◆ **Problem description**:
Could you turn the lines in the items below into a numbered list, leaving out any blank lines? Start with the line containing "Benzer Haberler" and go through the line containing "dijital dönüşüm".
•••••
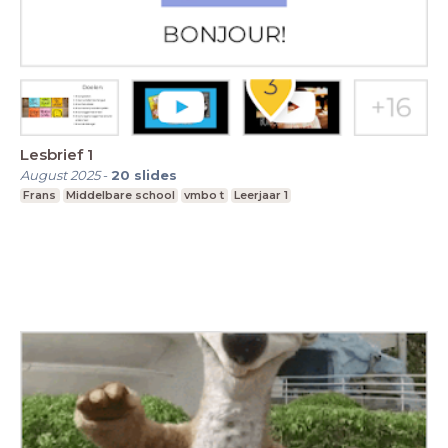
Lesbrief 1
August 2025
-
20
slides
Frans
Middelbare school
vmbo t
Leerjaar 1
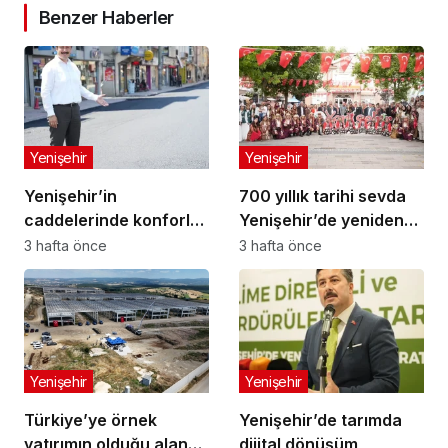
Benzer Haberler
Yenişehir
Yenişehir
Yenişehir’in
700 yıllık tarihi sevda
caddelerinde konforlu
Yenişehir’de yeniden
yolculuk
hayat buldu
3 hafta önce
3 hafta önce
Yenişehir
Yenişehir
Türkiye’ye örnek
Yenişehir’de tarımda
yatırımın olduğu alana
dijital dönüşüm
•••••
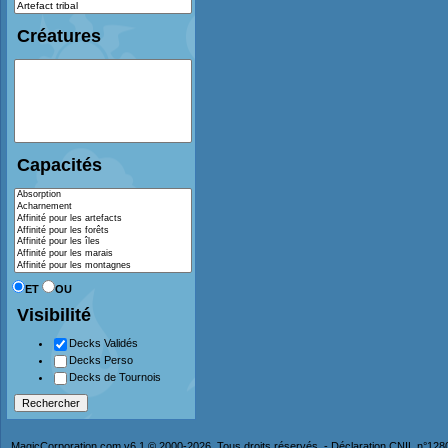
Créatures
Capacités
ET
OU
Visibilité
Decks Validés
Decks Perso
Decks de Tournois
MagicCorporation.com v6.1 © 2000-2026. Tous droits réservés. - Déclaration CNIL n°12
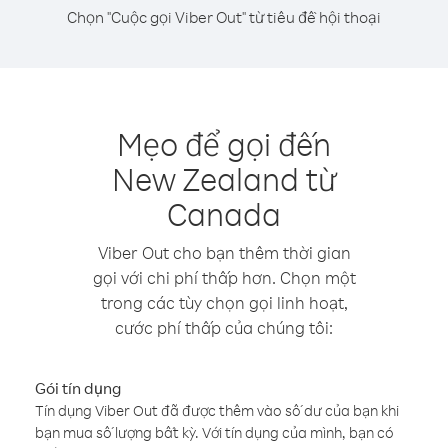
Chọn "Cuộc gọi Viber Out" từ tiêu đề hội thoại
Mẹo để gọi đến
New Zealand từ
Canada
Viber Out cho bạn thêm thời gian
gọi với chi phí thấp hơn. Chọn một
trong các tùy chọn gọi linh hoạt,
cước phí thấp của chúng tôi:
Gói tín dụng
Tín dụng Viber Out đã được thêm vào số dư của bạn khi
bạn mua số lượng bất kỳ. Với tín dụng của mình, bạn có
•••••
◆ **Written solution**:
1. Benzer Haberler
2. Yenişehir
3. Yenişehir
4. Yenişehir’in
5. 700 yıllık tarihi sevda
6. caddelerinde konforlu
7. Yenişehir’de yeniden
8. yolculuk
9. hayat buldu
10. 3 hafta önce
11. 3 hafta önce
12. Yenişehir
13. Yenişehir
14. Türkiye’ye örnek
15. Yenişehir’de tarımda
16. yatırımın olduğu alana
17. dijital dönüşüm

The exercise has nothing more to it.